Un piano straordinario nazionale di contenimento per i cinghiali che, per l’Umbria, vale un prelievo annuale da 44 mila capi. L’input è stato recepito dalla Regione Umbria e ci sono le prime reazioni.
Ci ha pensato il commissario straordinario alla peste suina africana, Vincenzo Caputo, a dare il via al piano 2023-2028 di catture, abbattimento e smaltimento dei cinghiali. Per l’Umbria è previsto l’abbattimento da 24 mila capi in caccia collettiva/singola, 10 mila in caccia di selezione ed i restanti 10 mila in controllo. «A fronte di tali contingenti, che prevedono un incremento significativo di capi da abbattere, soprattutto in caccia di selezione e controllo, permangono criticità di natura gestionale, organizzativa e normativa legate alle diverse forme di prelievo del suide che limitano le capacità operative e il raggiungimento degli obiettivi prefissati dal Piano», sottolinea Confagricoltura Umbria. Che richiede a palazzo Donini di considerare alcune proposte: «Prima di tutto ridefinire il regime gestionale delle aree vocate e non vocate che dovrebbero trasformarsi in aree a gestione conservativa (aree boscate in cui è permessa la presenza di cinghiale a determinate densità) e aree di rimozione (aree agricole in cui la presenza del cinghiale è indesiderata). Inoltre, ruotare l’assegnazione dei settori di caccia contigui alle aree con incidenza di danni superiore alla media del distretto e/o in cui si verificano episodi di incidentalità stradale, prolungare l’orario della caccia di selezione da due ore prima dell’alba e fino alla mezzanotte consentendo l’utilizzo di ottiche notturne come già avviene in altre regioni (per esempio Emilia-Romagna, Lazio) e normare e avviare la caccia in girata, tecnica altamente selettiva e compatibile con la conservazione dell’altra fauna, che risulta particolarmente adeguata ad essere utilizzata nel territorio umbro caratterizzato dal tipico mosaico di aree agricole e aree boscate».

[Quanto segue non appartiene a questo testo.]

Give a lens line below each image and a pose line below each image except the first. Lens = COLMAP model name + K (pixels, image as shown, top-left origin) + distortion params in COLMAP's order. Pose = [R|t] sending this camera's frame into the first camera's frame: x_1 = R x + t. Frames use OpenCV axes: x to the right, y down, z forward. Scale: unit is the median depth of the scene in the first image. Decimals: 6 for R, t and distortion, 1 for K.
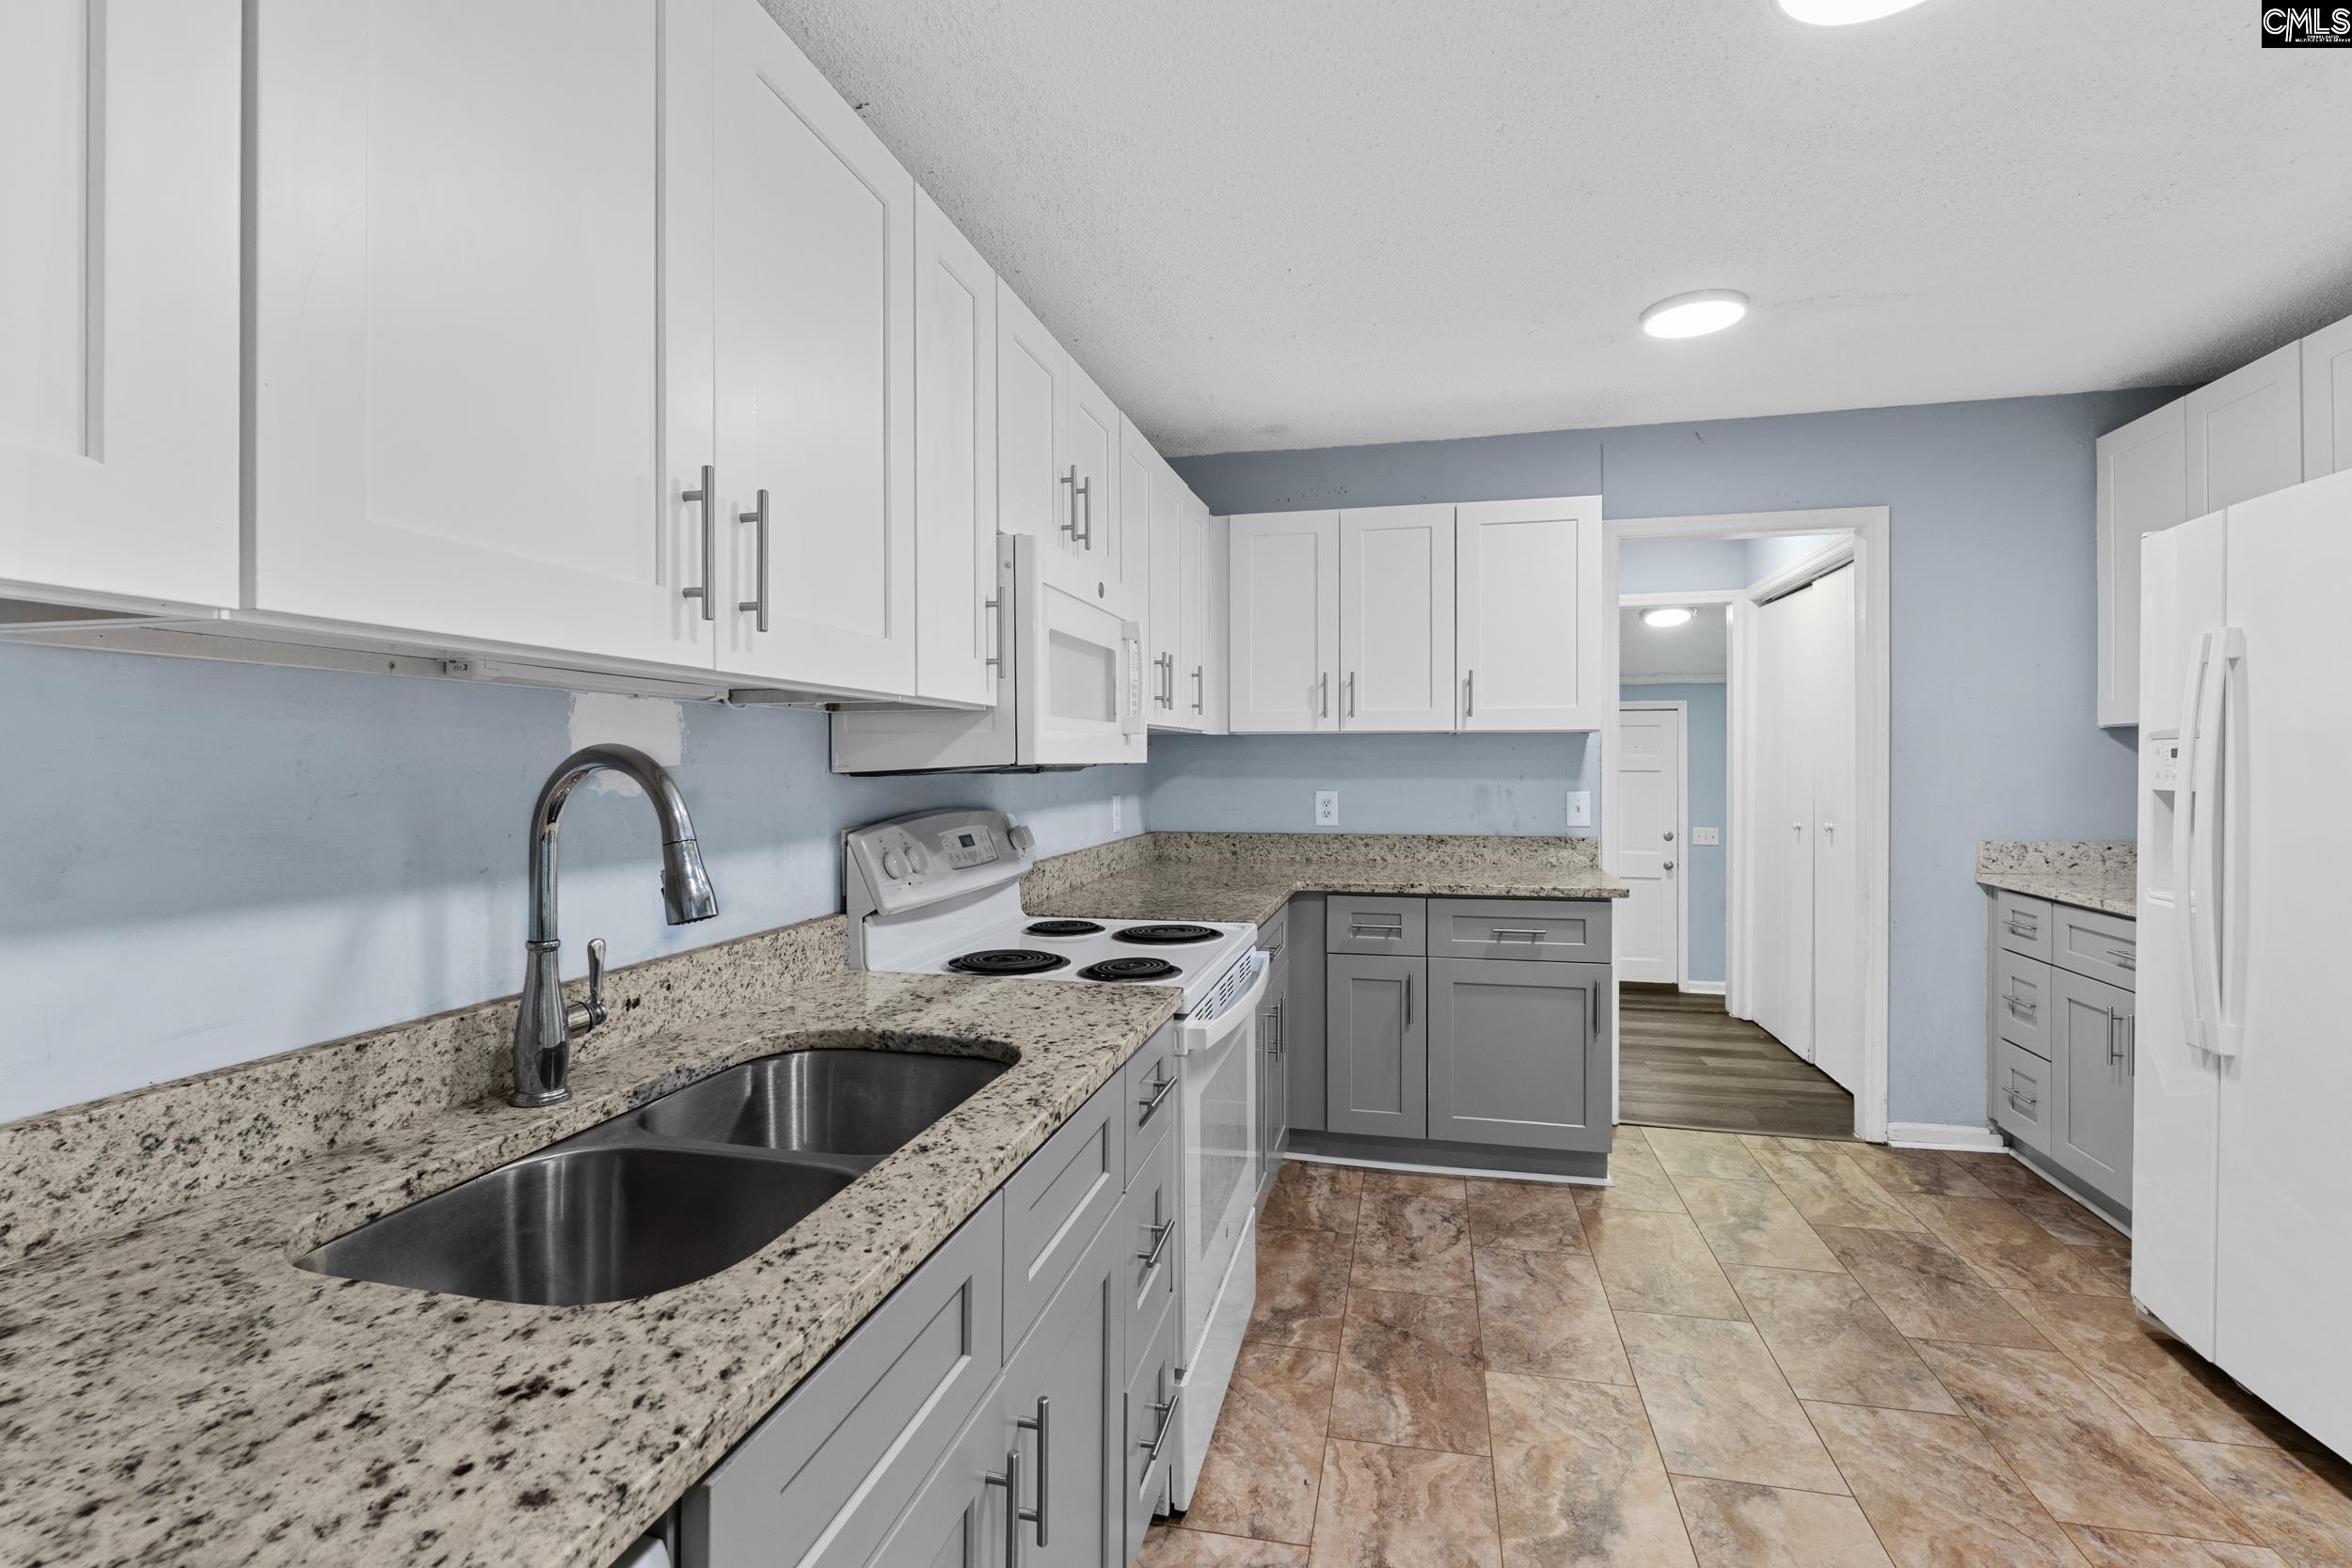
lens RADIAL K [[1093.0, 0, 1163.7], [0, 1093.0, 766.4], [0, 0, 1]] dist [-0.000982, 0.000177]
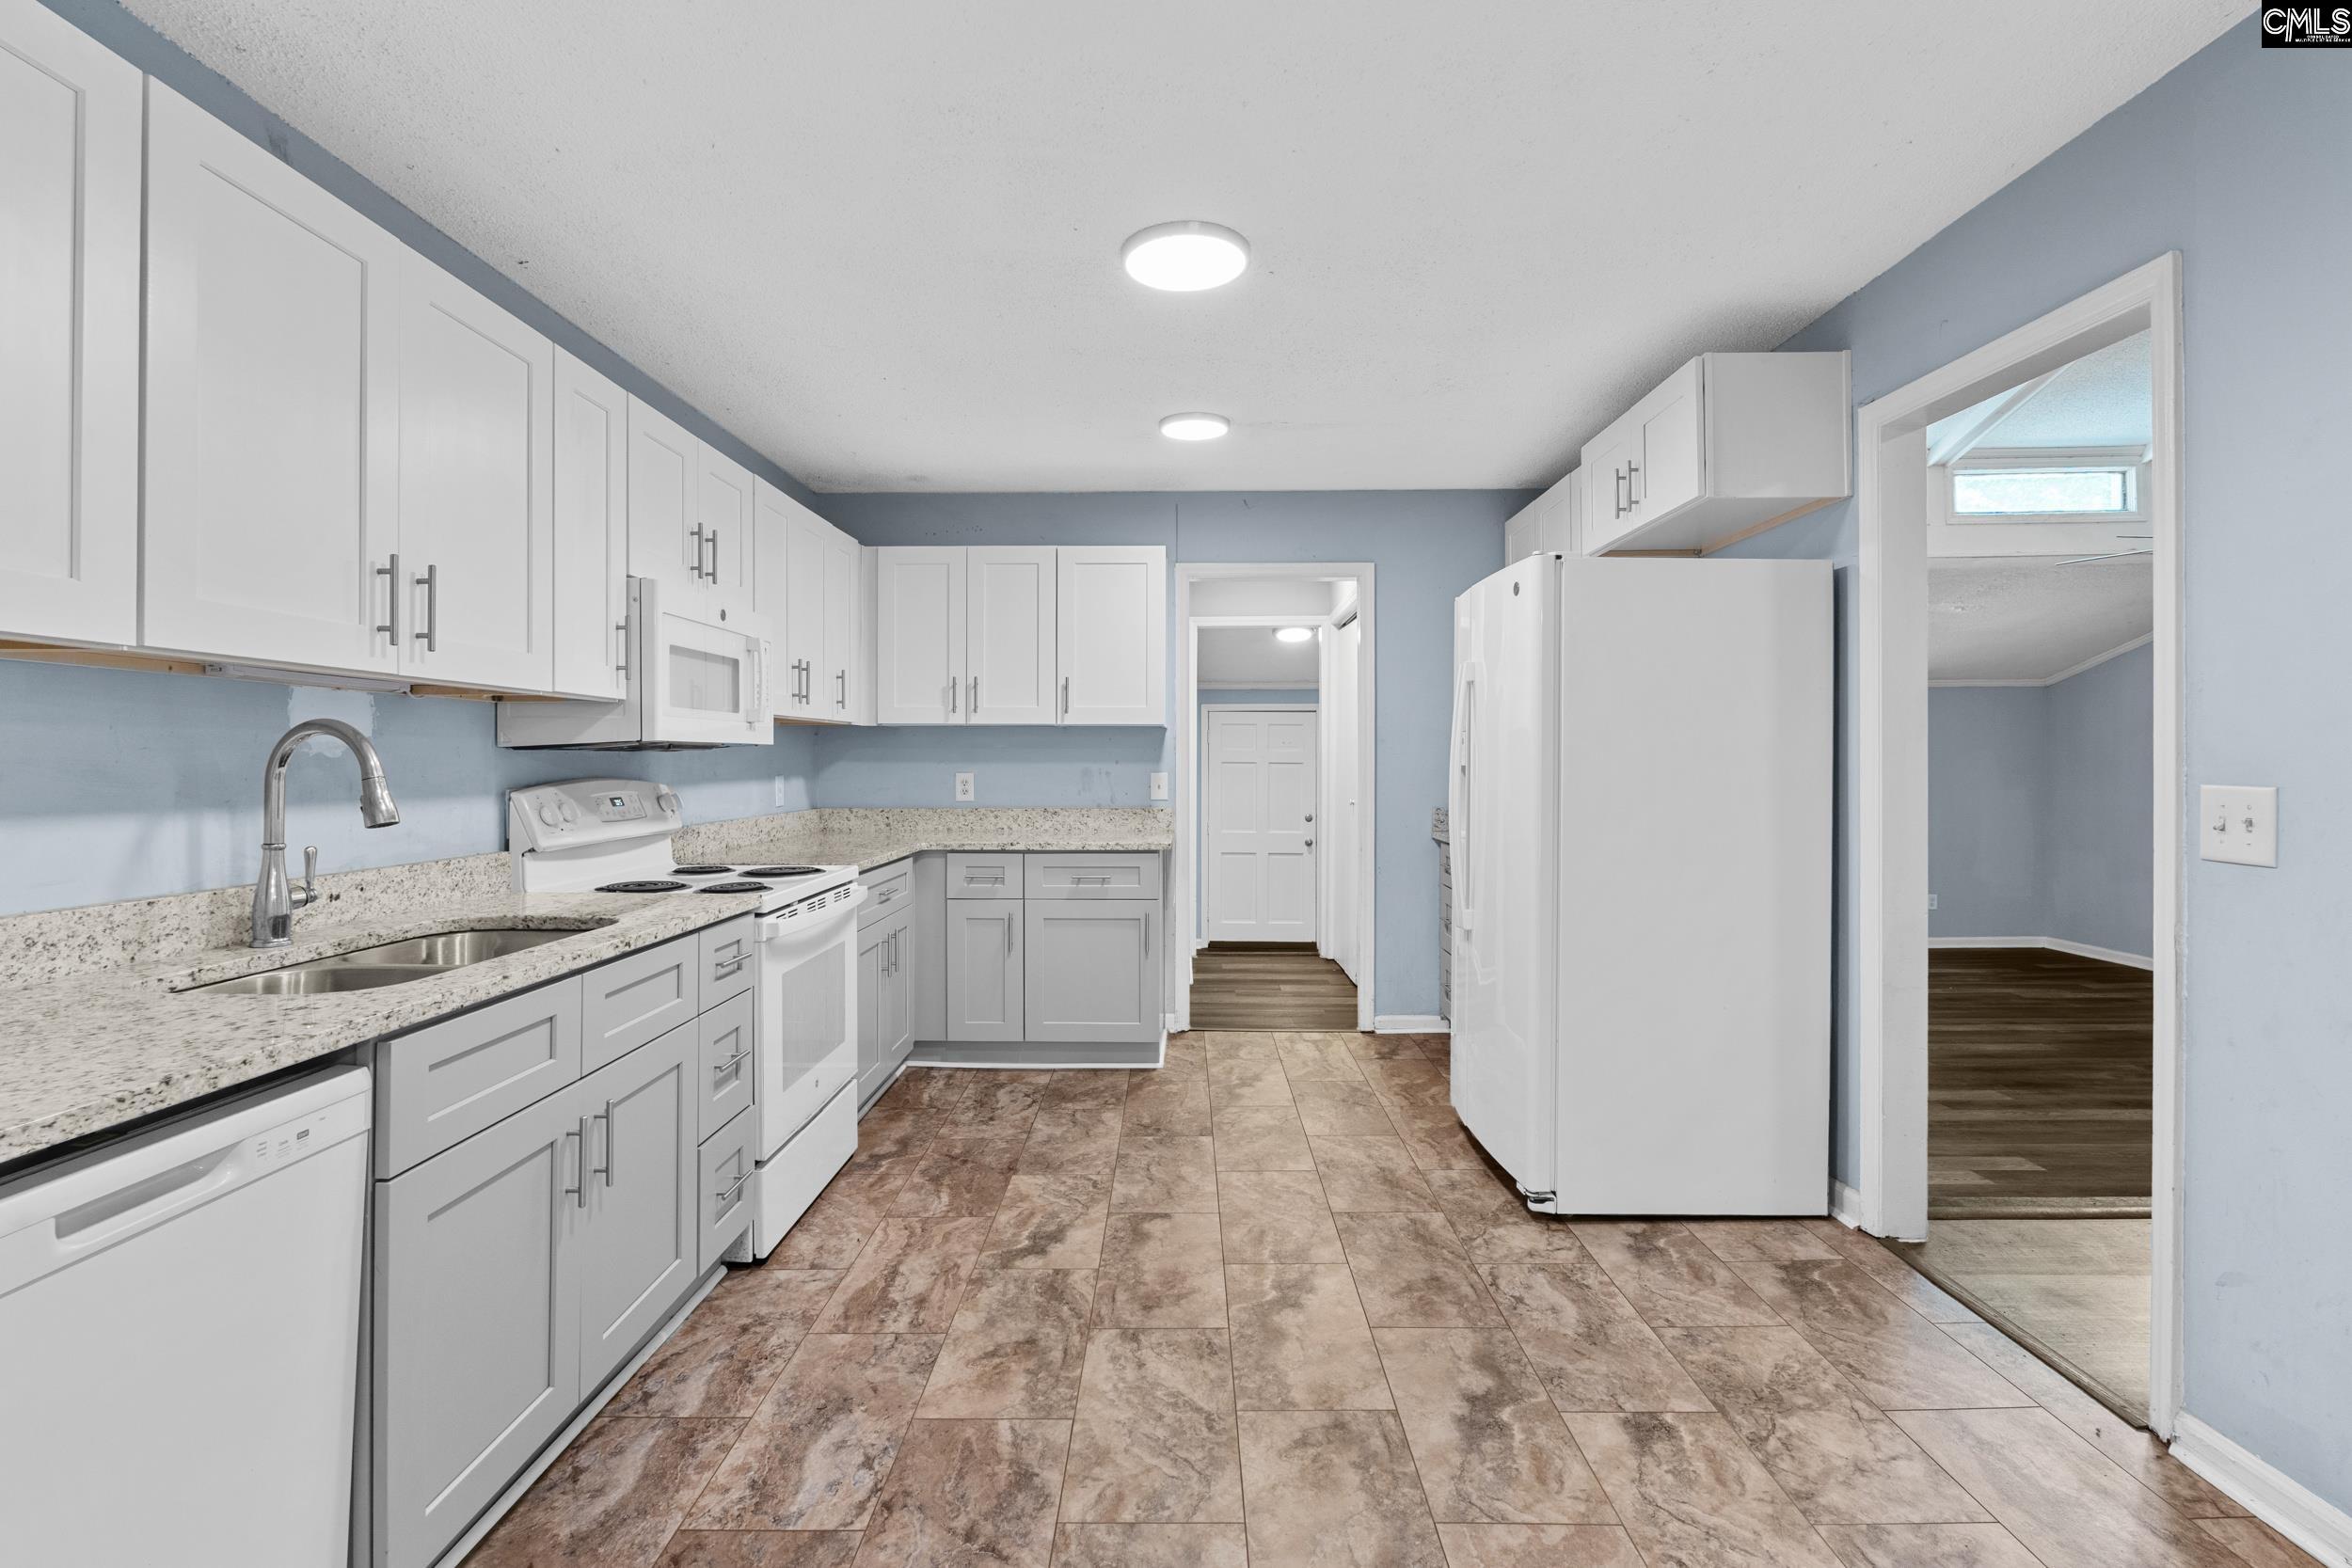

Inoltre – a parlare è il presidente di Confagricoltura Umbria Fabio Rossi – è di fondamentale importanza «quantificare in maniera definitiva la popolazione di cinghiale presente nel territorio regionale tramite utilizzo di tecniche moderne e ditte esterne. Se è vero che i 44.000 capi previsti dal piano siano di fatto doppi rispetto agli abbattimenti dichiarati degli ultimi anni, è altrettanto vero che i capi realmente abbattuti negli anni passati sono molto superiori rispetto a quelli dichiarati, per cui l’obiettivo dei 44.000 capi rischia di essere di nuovo inadeguato alla riduzione della popolazione esistente. È apprezzabile, poi, il prolungamento del periodo della caccia collettiva, ma – prosegue Rossi – è opportuno che l’inizio vada fissato al 1° ottobre con termine al 31 gennaio, sia per limitare i danni alle colture presenti in campo ancora in ottobre come vite, mais, tabacco, nocciolo, sia per limitare al massimo la sovrapposizione con la caccia di selezione. Infine non è più procrastinabile la costruzione di un adeguato quadro normativo ed organizzativo, oltre a percorso certificato delle carni di selvaggina che possa permettere sia l’utilizzo corretto, salubre e consapevole da parte del consumatore finale, sia la crescita delle imprese del territorio umbro».